One day I happened to be in the emergency room (I know they call it the emergency department now) when a panic stricken dad carried in his toddler who was having an impressive tonsillar hemorrhage as a complication of a tonsillectomy done a few days earlier. The ER staff took one look at this bloody child and told the dad to carry him way across the campus to the office tower where the ENT surgeon had his office practice. I was drafted to escort the dad, still carrying the child in his arms, and left father and child in the ENT’s office thinking everything would be fine.

I don’t think we can dig our heels in and resist any change in our scope of practice. We will still need an orthopedist to operate on the hip and a neurosurgeon to see patients with “head bleeds,” but maybe the system really needs hospitalists having an increased role in caring for these patients.

I’ve thought about this incident periodically since then and come to two conclusions. The first is that I was totally unaware of how seriously ill this child was until talking later with some of the doctors and nurses at the hospital. Of course I’m now a lot better at recognizing which patients are really sick, but I’ve still had situations in which I failed to appreciate the seriousness of the patient’s condition until thinking about it after the fact. My second conclusion is that this child needed emergent intervention by the ER physician, and shouldn’t have been sent across the campus to an outpatient office.

I suspect the ER doctor thought that management of this acute surgical complication was beyond the scope of his training. So he decided that the risk of delaying intervention so the child could get to the ENT’s office was less than keeping him in the ER to get IV access and start volume replacement, and so on.

Though it would sound ridiculous now, you might imagine the ER doctor defending his decision by saying “I’m not trained in the acute management of surgical complications like that.” After all, like most ER doctors of the time, his training probably consisted of a one-year rotating internship or something similar. There were no (or very few) ER residencies at the time.

But if that doctor is still practicing in an ER somewhere, I’m pretty confident he has developed the expertise required to provide the initial management of patients like this one. Like all ER doctors, and the field of emergency medicine as a whole, he needed to adjust the scope of his practice to meet the needs of the institution and healthcare system where he worked. So even if it were reasonable for him to say initial intervention for acute tonsillar hemorrhage was out of the scope of his training and expertise in the 1970s, he can’t say it anymore. Like all ER doctors, he had to seek out ways to gain training and expertise in these kinds of problems in order to respond to the needs of the institution.

I tell this story because I think we as hospitalists—and the field of hospital medicine as a whole—sometimes find ourselves in situations similar to that of the 1970s ER doctor. We are sometimes asked to provide care that might not have been part of the usual scope of practice for someone with our training. I am trained as an internist, but am sometimes asked to admit patients with problems like hip fracture or hypertensive intracerebral hemorrhage when my first impulse is that an orthopedist or a neurosurgeon should admit that patient. Or I might be asked to admit a 17-year-old and wonder if it would be better for a pediatrician to take care of that patient.

 

 

On the one hand I want to say these aren’t really internal medicine problems, so I shouldn’t be the attending for these patients (but could serve as consultant). And while that might be a reasonable position to take today, I’m convinced that I can’t dig my heels in and insist that I never become the primary admitter for these patients. I think there is too big a need for a hospitalist to care for these kinds of patients at my hospital, and it’s unreasonable for me to take a hard line and insist I will never change.

SUPPLIED ENTRIES |
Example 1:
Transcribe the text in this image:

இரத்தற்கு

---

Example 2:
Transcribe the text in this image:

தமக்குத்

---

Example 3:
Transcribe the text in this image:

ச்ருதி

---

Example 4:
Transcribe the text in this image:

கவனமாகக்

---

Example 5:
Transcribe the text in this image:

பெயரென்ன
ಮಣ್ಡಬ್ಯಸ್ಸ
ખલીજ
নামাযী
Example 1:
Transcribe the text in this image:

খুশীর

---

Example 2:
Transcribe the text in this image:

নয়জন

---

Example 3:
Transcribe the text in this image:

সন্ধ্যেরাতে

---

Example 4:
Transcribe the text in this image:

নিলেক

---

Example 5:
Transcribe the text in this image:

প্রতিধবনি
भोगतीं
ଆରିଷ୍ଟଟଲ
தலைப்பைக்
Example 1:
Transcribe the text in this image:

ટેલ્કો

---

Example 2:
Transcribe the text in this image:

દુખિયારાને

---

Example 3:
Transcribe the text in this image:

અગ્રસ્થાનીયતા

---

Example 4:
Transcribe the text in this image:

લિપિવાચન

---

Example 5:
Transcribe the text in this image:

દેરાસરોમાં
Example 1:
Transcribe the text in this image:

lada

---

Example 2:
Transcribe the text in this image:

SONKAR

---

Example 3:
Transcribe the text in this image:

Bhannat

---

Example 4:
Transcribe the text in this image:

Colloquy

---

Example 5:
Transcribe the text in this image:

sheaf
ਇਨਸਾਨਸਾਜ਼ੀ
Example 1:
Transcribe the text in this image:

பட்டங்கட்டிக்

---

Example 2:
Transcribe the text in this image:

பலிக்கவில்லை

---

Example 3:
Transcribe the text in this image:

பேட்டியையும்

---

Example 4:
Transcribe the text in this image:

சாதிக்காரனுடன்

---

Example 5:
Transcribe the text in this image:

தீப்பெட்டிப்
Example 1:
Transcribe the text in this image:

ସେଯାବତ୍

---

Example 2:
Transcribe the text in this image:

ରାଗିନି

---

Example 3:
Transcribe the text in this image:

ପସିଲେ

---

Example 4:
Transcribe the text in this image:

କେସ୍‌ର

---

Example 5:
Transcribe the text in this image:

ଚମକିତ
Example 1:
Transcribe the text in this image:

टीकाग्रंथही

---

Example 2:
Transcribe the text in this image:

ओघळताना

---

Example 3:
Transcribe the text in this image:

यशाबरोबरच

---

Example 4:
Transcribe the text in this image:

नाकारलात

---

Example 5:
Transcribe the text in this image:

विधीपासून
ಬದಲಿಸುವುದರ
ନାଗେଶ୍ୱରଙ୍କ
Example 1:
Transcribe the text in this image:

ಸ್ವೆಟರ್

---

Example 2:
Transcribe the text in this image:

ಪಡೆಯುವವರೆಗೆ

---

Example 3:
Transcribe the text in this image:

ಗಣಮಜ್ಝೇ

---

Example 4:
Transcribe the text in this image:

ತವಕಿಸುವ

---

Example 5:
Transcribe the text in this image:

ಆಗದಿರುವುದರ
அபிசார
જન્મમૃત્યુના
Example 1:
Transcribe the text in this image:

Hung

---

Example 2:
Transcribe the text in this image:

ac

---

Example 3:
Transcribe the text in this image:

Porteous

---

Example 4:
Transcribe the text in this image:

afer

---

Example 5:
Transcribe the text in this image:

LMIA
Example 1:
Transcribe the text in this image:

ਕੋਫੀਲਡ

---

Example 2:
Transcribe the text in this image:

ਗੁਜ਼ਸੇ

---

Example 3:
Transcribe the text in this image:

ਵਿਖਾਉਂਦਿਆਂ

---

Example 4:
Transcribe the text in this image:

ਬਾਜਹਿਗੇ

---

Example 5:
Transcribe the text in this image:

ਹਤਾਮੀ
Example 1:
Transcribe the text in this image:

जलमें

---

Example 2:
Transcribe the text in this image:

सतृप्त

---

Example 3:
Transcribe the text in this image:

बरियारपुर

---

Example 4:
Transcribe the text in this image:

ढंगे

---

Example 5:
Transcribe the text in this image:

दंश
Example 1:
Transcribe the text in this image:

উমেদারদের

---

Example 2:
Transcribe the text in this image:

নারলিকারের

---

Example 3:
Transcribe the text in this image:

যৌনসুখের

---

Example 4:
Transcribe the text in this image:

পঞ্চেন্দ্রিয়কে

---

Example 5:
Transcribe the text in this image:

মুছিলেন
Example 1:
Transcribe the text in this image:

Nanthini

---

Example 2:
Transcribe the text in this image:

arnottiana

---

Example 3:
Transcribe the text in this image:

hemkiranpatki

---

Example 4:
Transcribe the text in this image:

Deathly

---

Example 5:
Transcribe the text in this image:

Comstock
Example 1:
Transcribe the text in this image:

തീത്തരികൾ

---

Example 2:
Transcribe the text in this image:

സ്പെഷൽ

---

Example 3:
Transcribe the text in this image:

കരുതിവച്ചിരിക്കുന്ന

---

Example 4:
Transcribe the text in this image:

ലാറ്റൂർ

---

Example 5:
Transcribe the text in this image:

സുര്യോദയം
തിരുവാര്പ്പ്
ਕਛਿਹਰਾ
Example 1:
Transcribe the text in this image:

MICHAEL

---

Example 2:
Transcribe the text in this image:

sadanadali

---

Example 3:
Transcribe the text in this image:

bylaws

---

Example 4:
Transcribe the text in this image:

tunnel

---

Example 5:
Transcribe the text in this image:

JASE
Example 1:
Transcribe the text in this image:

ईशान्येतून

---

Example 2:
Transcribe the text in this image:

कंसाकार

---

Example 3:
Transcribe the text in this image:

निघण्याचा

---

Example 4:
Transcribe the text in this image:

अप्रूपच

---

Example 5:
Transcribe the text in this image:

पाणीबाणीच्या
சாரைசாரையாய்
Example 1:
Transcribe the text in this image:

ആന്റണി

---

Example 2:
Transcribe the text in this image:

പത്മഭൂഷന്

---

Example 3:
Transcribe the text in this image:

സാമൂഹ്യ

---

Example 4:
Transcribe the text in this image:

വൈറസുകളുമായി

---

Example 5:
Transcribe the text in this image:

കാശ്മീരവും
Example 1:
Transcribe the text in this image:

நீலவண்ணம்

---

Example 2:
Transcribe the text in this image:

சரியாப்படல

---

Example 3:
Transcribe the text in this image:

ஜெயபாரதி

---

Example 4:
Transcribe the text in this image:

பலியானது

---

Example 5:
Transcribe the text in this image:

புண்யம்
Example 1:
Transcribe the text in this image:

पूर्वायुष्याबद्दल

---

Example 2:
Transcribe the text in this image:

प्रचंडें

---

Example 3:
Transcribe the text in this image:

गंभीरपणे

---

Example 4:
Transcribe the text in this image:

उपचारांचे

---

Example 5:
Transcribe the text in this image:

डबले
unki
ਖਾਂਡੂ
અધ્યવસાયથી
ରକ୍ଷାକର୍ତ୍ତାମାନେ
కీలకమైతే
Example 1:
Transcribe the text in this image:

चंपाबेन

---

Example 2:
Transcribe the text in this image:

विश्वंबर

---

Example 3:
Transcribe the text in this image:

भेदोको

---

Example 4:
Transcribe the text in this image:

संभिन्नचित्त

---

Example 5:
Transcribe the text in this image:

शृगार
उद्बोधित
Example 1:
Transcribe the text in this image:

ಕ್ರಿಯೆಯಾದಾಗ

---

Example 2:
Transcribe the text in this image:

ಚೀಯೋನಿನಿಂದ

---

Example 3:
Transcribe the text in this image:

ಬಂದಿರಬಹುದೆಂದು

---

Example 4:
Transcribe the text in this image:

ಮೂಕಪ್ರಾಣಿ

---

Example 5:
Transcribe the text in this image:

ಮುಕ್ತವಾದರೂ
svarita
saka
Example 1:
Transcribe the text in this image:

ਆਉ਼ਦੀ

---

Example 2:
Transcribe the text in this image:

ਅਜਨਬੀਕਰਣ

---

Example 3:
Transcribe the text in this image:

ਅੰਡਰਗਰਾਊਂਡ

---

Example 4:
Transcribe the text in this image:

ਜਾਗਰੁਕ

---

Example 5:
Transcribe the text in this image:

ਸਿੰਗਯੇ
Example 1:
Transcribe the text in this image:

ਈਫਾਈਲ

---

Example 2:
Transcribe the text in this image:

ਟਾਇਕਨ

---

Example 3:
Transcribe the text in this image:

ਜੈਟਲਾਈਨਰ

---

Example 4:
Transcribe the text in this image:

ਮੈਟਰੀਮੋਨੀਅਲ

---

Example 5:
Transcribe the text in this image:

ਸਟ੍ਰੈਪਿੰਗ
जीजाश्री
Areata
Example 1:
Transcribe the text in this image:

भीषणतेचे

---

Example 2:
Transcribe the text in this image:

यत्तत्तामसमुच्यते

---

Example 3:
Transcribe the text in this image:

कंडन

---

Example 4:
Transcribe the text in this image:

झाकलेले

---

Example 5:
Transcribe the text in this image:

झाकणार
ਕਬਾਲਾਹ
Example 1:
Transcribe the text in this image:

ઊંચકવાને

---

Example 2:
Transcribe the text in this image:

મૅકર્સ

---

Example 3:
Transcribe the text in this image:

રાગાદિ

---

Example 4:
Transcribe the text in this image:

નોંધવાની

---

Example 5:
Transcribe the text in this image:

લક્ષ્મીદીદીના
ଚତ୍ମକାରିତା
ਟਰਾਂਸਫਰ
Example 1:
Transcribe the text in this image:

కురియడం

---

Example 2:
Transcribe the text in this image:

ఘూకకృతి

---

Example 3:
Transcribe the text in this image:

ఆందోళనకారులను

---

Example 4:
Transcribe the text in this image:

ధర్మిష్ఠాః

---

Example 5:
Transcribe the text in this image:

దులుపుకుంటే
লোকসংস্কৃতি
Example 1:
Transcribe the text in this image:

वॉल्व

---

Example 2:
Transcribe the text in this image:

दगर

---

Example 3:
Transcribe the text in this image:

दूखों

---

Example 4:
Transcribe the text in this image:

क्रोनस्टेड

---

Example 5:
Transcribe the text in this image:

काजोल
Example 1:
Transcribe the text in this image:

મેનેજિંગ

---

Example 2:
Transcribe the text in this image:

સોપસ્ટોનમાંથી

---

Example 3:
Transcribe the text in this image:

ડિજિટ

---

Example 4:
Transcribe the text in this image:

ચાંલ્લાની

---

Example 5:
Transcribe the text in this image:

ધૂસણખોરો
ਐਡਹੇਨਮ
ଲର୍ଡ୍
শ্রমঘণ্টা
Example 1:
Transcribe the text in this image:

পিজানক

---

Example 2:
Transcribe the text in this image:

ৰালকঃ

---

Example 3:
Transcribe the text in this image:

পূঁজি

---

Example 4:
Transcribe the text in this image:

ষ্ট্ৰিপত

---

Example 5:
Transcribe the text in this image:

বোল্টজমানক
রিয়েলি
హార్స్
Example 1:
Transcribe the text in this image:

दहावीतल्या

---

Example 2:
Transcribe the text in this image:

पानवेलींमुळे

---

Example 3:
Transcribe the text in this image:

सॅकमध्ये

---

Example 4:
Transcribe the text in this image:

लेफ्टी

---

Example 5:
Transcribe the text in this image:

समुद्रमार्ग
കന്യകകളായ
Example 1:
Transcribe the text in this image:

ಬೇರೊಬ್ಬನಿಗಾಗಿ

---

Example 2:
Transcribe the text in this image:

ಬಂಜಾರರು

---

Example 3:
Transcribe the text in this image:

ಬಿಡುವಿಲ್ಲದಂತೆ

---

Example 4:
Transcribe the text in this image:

PROBLEMS TO WORK ON |
A. Can you give the passage of the hospitalist essay again, starting at the words "Though it would" and stopping after "at the time.", with "ridiculous" changed to "absurd"?
B. How would you continue the essay on hospitalists and their scope of practice from its last sentence?

PER-TASK ANSWERS |
A.
Though it would sound absurd now, you might imagine the ER doctor defending his decision by saying “I’m not trained in the acute management of surgical complications like that.” After all, like most ER doctors of the time, his training probably consisted of a one-year rotating internship or something similar. There were no (or very few) ER residencies at the time.

B.
While your list of diagnoses might be different than mine, I think there is a good chance that you’re often asked to care for patients that might be a little outside the traditional scope of the specialty you trained in. Do you think that the field of hospital medicine can—or should—avoid caring for these patients long term? I don’t. I think we need to gradually take on some of the new roles that our hospitals and physician colleagues request of us. Just like the ER doctors of the 1970s, I think we are in a period of significant evolution as our field “grows up.” And rather than resisting this change, I think we should thoughtfully decide where “the system” needs our services the most and work to develop the expertise to meet that need.

Some hospitalists are really uncomfortable with the idea of expanding the scope of their practice and raise a number of objections. They sometimes say “That’s fine if Nelson wants to care for patients with head bleeds, but there is no way I’m going to do it since it’s a sure path to a law suit.” Or “I’m happy to consult and manage the blood pressure, but there’s no way I’m willing to be attending.”

But don’t doctors in most specialties adjust their scope of practice regularly? Think about surgeons who have had to learn laparoscopic techniques after their residency training. And office-based internists who had little outpatient training during residency but have had to learn to be expert at it once they started practice. They are adapting the scope of their practice to the needs of the healthcare system, and they’ve found ways to gain competence and expertise in these areas.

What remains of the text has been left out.